Carte blanche : Thierry Spicher

Le 09 février 2022

État des lieux de la production cinématographique suisse et ses conséquences

Rien ne me prédestinait à travailler dans le cinéma. Lassé de l’entre-soi en vigueur dans les arts de la scène, c’est par hasard et concours de circonstances que, voilà plus de vingt ans, on m’a improvisé producteur. Je n’avais, comme la plupart de nos concitoyen·nes, pas d’idée précise sur la composition de la fameuse «Branche». Mais le cinéma propose en théorie une perspective prometteuse: celle de s’adresser à tous les segments de la population, sans restriction. Chacun·e est un·e spectateur·trice légitime de cinéma. Le cinéma offre cette possibilité de produire des œuvres à la fois valides artistiquement, pertinentes culturellement et populaires.

Vingt ans plus tard, si je pense toujours que ce constat réjouissant reste valable dans l’absolu, j‘ai acquis la conviction que, pour ce qui est du cinéma suisse, il reste théorique, sans manifestation concrète.

Au niveau artistique, le niveau du cinéma suisse est moyen, pour ne pas dire médiocre (ce qui reviendrait au même si l’on en croit le Larousse, mais aurait le désavantage d’être trop clair); au niveau culturel le cinéma suisse n’est que peu signifiant et au niveau du public, il est en échec.

Il n’y a rien de scandaleux dans la production suisse. Il n’y a rien non plus de vraiment remarquable; sinon peut-être l’image déplorable à laquelle notre cinéma est associé dans la population: ennui, tristesse et nombrilisme exacerbé sont associés aux films suisses par les personnes vivant en Suisse.

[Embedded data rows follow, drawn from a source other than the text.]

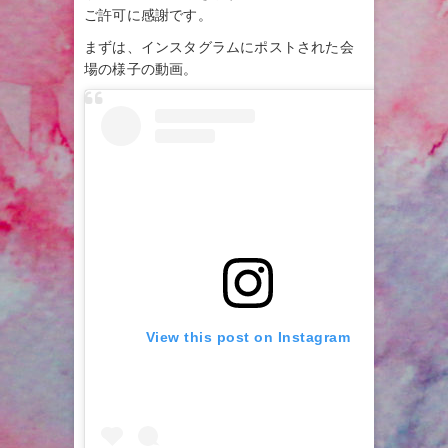
ご許可に感謝です。
まずは、インスタグラムにポストされた会
場の様子の動画。
View this post on Instagram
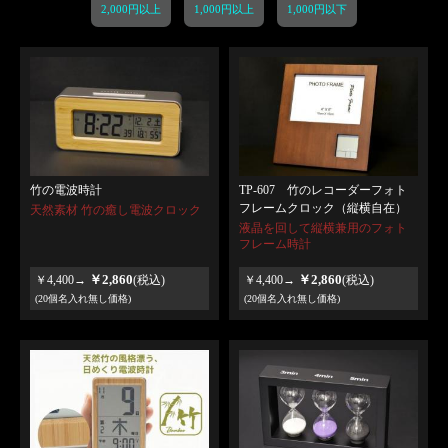
2,000円以上
1,000円以上
1,000円以下
竹の電波時計
TP-607 竹のレコーダーフォト
フレームクロック（縦横自在）
天然素材 竹の癒し電波クロック
液晶を回して縦横兼用のフォト
フレーム時計
￥2,860
￥2,860
￥4,400→
(税込)
￥4,400→
(税込)
(20個名入れ無し価格)
(20個名入れ無し価格)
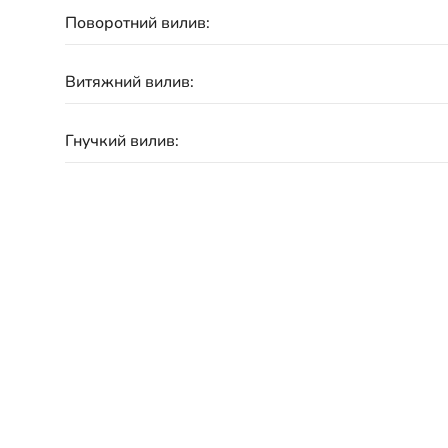
Поворотний вилив:
Витяжний вилив:
Гнучкий вилив:
Під фільтровану воду:
Матеріал:
Підключення:
Гарантія:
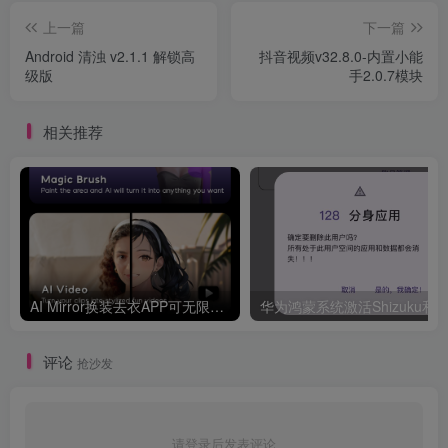
上一篇
下一篇
Android 清浊 v2.1.1 解锁高
抖音视频v32.8.0-内置小能
级版
手2.0.7模块
相关推荐
AI Mirror换装去衣APP可无限白嫖！
华为鸿
评论
抢沙发
请登录后发表评论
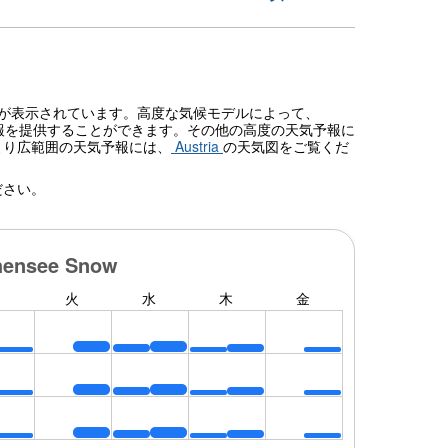
予報が表示されています。高度な気候モデルによって、
報を提供することができます。その他の高度の天気予報に
より広範囲の天気予報には、
Austria
の天気図をご覧くだ
ださい。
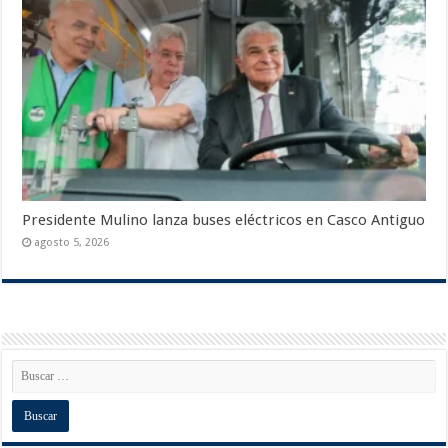
Presidente Mulino lanza buses eléctricos en Casco Antiguo
agosto 5, 2026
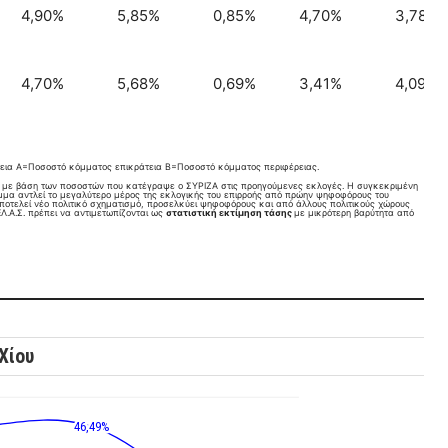
4,90%
5,85%
0,85%
4,70%
3,78%
4,70%
5,68%
0,69%
3,41%
4,09%
εια A=Ποσοστό κόμματος επικράτεια B=Ποσοστό κόμματος περιφέρειας.
, με βάση των ποσοστών που κατέγραψε ο ΣΥΡΙΖΑ στις προηγούμενες εκλογές. Η συγκεκριμένη
όμμα αντλεί το μεγαλύτερο μέρος της εκλογικής του επιρροής από πρώην ψηφοφόρους του
αποτελεί νέο πολιτικό σχηματισμό, προσελκύει ψηφοφόρους και από άλλους πολιτικούς χώρους
Λ.Α.Σ. πρέπει να αντιμετωπίζονται ως
στατιστική εκτίμηση τάσης
με μικρότερη βαρύτητα από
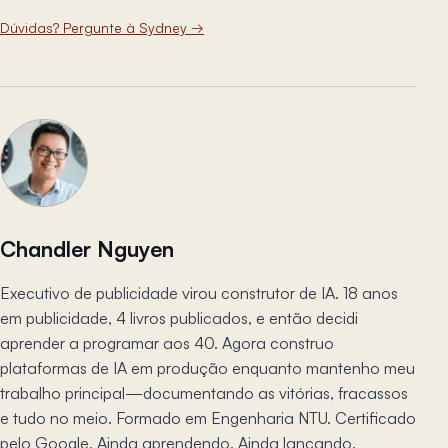
Dúvidas? Pergunte à Sydney
→
Chandler Nguyen
Executivo de publicidade virou construtor de IA. 18 anos
em publicidade, 4 livros publicados, e então decidi
aprender a programar aos 40. Agora construo
plataformas de IA em produção enquanto mantenho meu
trabalho principal—documentando as vitórias, fracassos
e tudo no meio. Formado em Engenharia NTU. Certificado
pelo Google. Ainda aprendendo. Ainda lançando.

Cette image ne reflète pas ce qu’est notre cinéma, mais elle ne s’est pas forgée par hasard et elle ne perdure pas non plus sans raison aucune…

Le fait est que le niveau de la production suisse n’est pas assez élevé. Tout simplement.

Le cinéma est un art collectif. Une cinématographie n’est pas le fait de quelques femmes ou hommes providentiel·les, mais le résultat d’un ensemble de facteurs parmi lesquels le niveau de formation et le volume de production.

Les conditions-cadres pour ces deux facteurs ne sont pas réunies en Suisse pour espérer une embellie.

Les formations sont d’un niveau insuffisant: on ne forme pas assez bien, à pas assez de professions, dans trop d’écoles, situées dans un champ, celui des écoles d’art, inadéquat et mortifère pour le cinéma.

Le volume de production est insuffisant, car il n’y a pas assez de moyens. La faiblesse des investissements des villes et des cantons (les montants sont dérisoires), la faiblesse des montants au niveau fédéral (le grand bond en avant n’est jamais venu), l’impossibilité de penser un outil fiscal en raison du fédéralisme, le non-engagement des chaînes étrangères et plateformes diffusant en Suisse, tout cela fait que le volume de production est trop faible pour permettre de progresser.

Pour avoir une chance de faire sauter le plafond du cinéma suisse et lui permettre d’atteindre une hauteur satisfaisante, il faut s’attaquer aux conditions-cadres: changer radicalement la formation, augmenter significativement les moyens. Il s’agit de deux conditions nécessaires. Pour les mettre en œuvre, il faudra de la pugnacité, de la lucidité et saisir le momentum qui se présente en concentrant toutes les énergies sur ces deux objectifs sans se laisser dérouter par les chimères de changements anecdotiques et dilatoires.